• **Work task**
There is material below. Print exactly the lines starting at the line with "773 528 5875" and ending at the line with "663 259 16475", ends included, and no others.

• **Records shown**

+===+

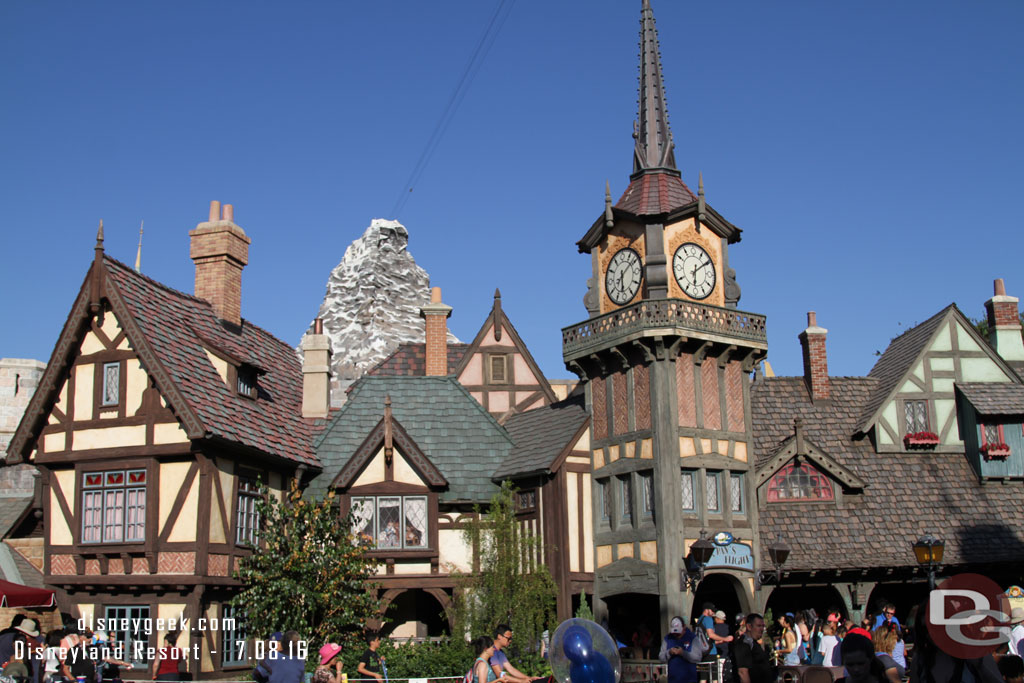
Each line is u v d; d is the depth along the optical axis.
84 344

+===+

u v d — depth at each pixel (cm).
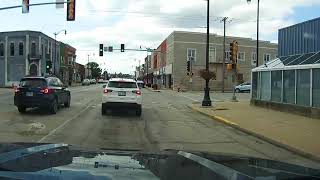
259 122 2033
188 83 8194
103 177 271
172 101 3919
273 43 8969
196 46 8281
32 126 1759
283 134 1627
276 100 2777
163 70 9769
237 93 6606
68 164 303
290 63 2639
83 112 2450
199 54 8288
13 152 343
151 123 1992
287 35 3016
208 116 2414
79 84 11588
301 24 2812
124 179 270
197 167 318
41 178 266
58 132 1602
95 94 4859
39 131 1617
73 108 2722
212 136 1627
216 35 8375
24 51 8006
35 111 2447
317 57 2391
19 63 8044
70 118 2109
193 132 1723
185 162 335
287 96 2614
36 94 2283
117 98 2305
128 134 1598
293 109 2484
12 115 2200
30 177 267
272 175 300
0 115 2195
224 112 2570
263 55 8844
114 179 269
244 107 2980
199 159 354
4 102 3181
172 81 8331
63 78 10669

+===+

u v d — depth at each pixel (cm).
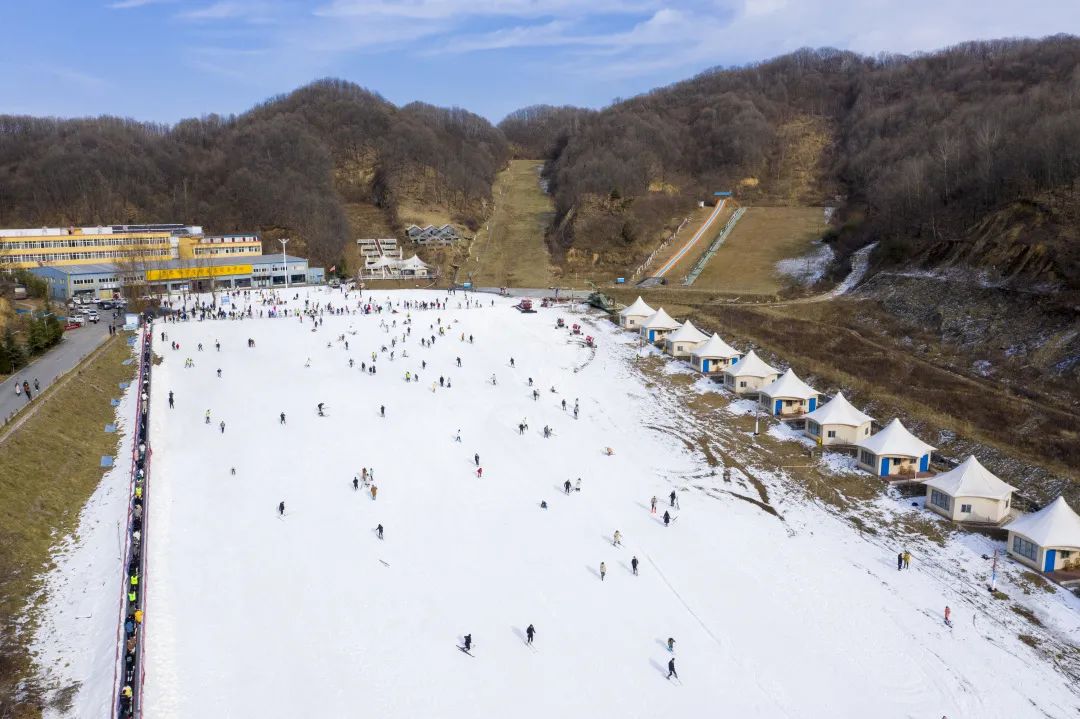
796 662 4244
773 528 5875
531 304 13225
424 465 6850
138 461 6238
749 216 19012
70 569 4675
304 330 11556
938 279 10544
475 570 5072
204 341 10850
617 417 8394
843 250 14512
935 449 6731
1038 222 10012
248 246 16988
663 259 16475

+===+

• **Reply**
773 528 5875
531 304 13225
424 465 6850
138 461 6238
749 216 19012
70 569 4675
304 330 11556
938 279 10544
475 570 5072
204 341 10850
617 417 8394
843 250 14512
935 449 6731
1038 222 10012
248 246 16988
663 259 16475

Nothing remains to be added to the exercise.